A story in search of a director, a novel crying out to become a film.

The venerable Bhaichand Patel’s first novel displays both grand romanticism and sorrowful fatalism. Here is the essential Indian tale of a small-town boy who makes good in Bollywood, climbing to vertiginous heights in the music industry, only to have the past catch up with him in vengeful retribution.

In the course of his hero Ravi’s encounters with the good, the bad and the ugly, Patel graphs the crosshairs of Indian society. The Bollywood dream machine is fuelled by sex, money and power, and the minuet of seduction and betrayal is played out at every step of the plot.
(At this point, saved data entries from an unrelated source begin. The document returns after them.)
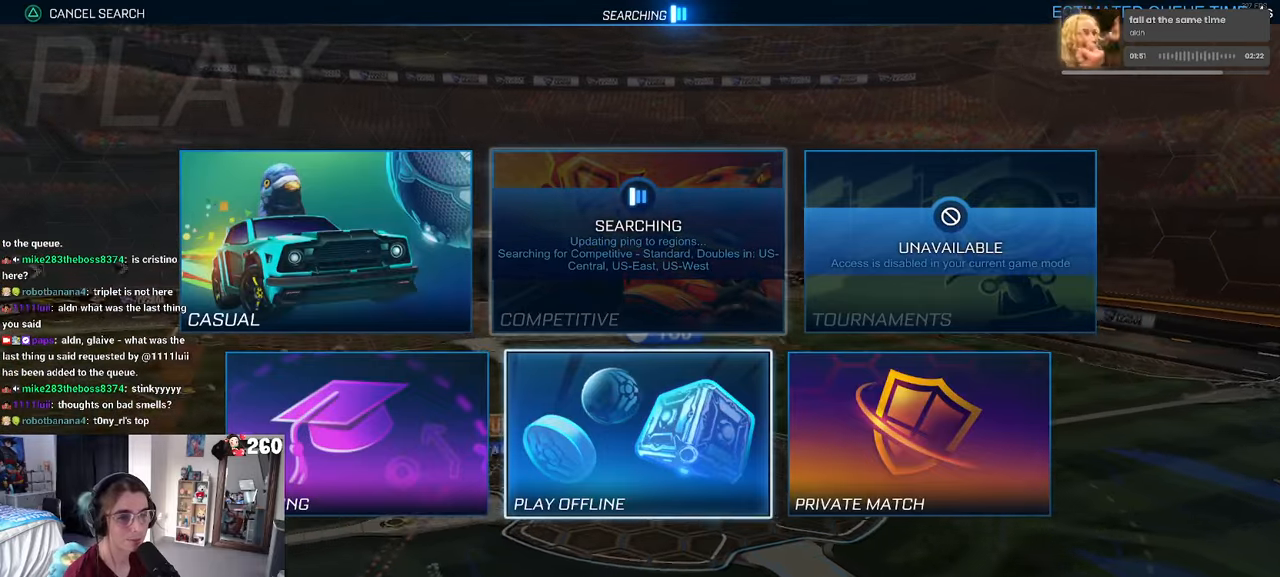
{"buttons": [], "left_stick": "center", "right_stick": "center", "events": [[100, "DPAD_LEFT", "down"], [183, "CROSS", "down"], [216, "DPAD_LEFT", "up"], [300, "CROSS", "up"], [383, "CROSS", "down"], [450, "CROSS", "up"]]}
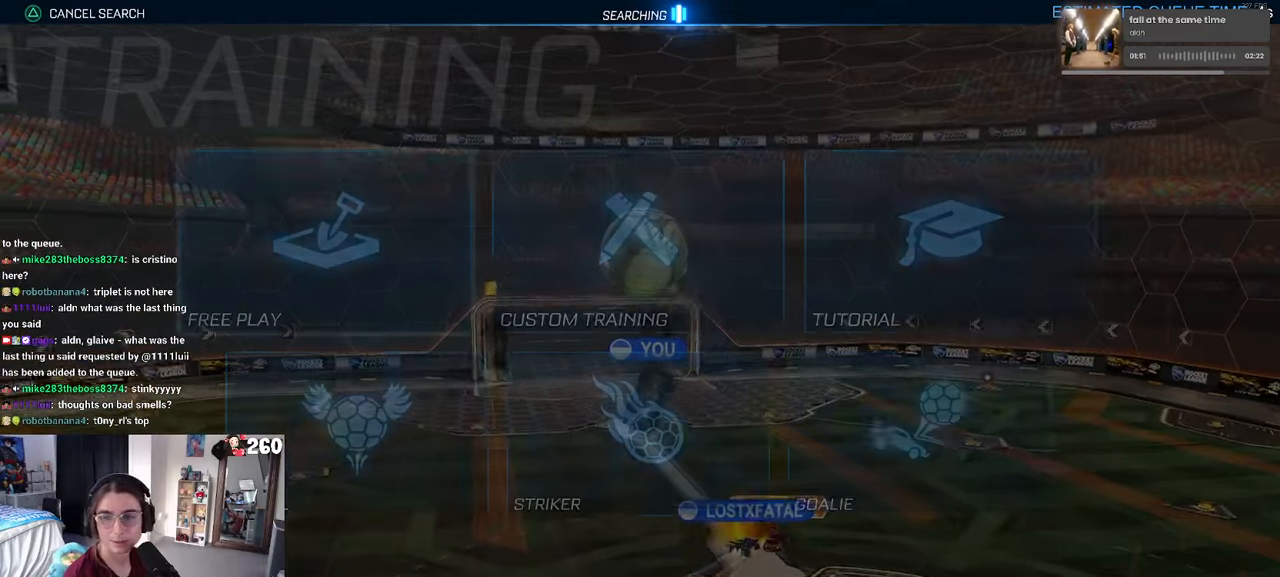
{"buttons": [], "left_stick": "center", "right_stick": "center", "events": [[33, "CROSS", "down"], [100, "CROSS", "up"], [183, "CROSS", "down"], [250, "CROSS", "up"], [316, "CROSS", "down"], [400, "CROSS", "up"]]}
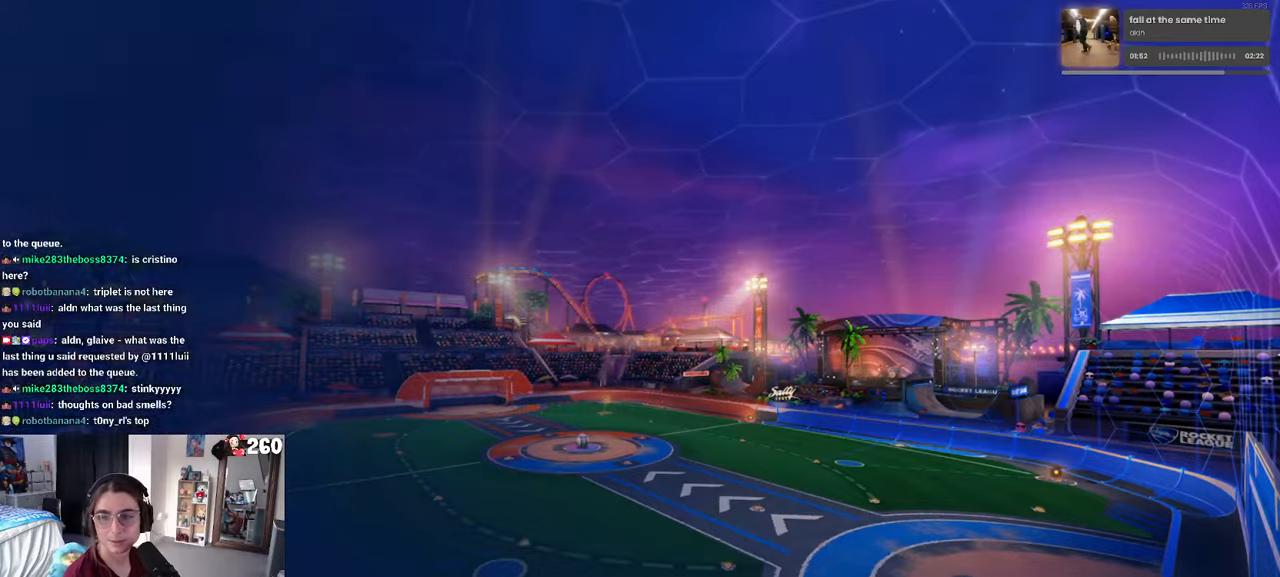
{"buttons": [], "left_stick": "center", "right_stick": "center", "events": []}
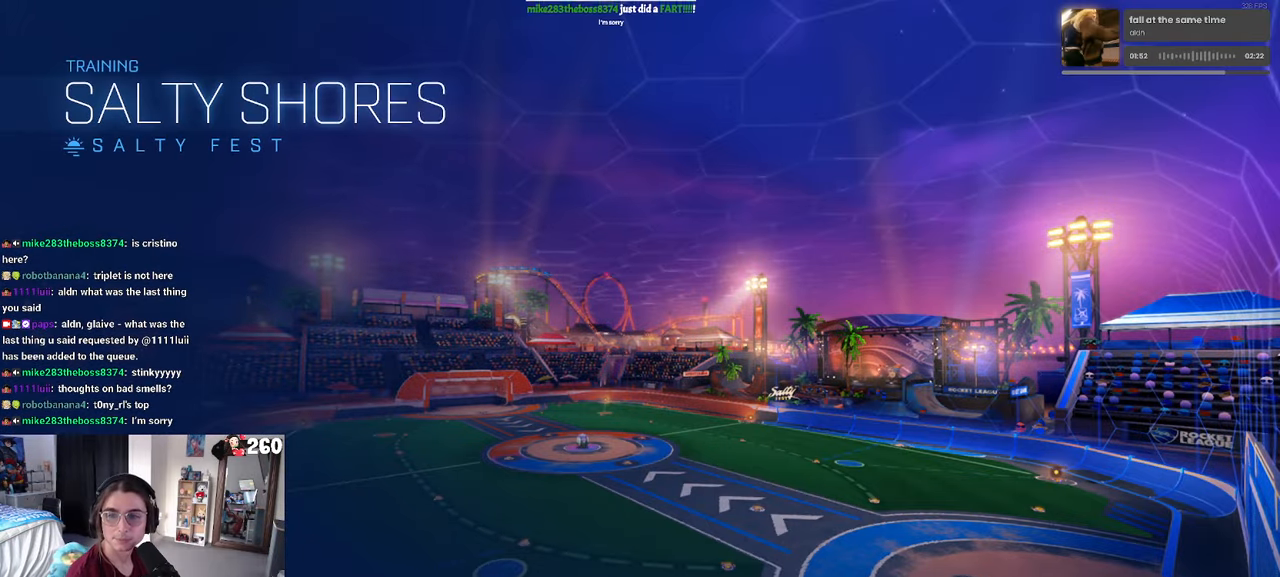
{"buttons": [], "left_stick": "center", "right_stick": "center", "events": []}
The style has the texture and metaphor of a cinema hoarding, in that it is direct and vigorous and carries the subtexts of other scripts and stories, of the Katha Sarit Sagar of Indian cinematic narrative. The novel is also an evocative portrayal of the backend of the music industry, a subject the author knows and understands.

In a village in Himachal, by the banks of a fast-flowing river, the ill-starred hero, Ravi, is abandoned as a child by his beautiful mother, Radha. His leprosy-stricken father is left to fend for himself and his young son. The two have to grovel and beg for survival, until the terminally ill father is taken away to a hospice. A kindly schoolteacher and his wife adopt Ravi, but he runs away and begins a new life in Mumbai, crawling from the Dharavi slums to a beach house in Juhu, and determinedly onwards and upwards to a palatial mansion in south Mumbai. Every step of this journey is fuelled by the cold calculus of ambition.

There is a sense of crafted timelessness to this well-told tale. It carries the plaintive cadence of an old filmi song, perhaps from the black-and-white era. The femme fatales too have a charming retro appeal. Be it the voluptuous Radha, the sultry Dolly Rai, or the sleekly seductive Sandhya, all Bhaichand Patel’s women characters have a sterling Savita Bhabhi quality which sustains the Eastman color mood of mythic fantasy.

Mothers, Lovers and Other Strangers is a story in search of a director, a novel crying out to become a film. I hope to see it on the big screen, if not a pirated DVD, someday soon.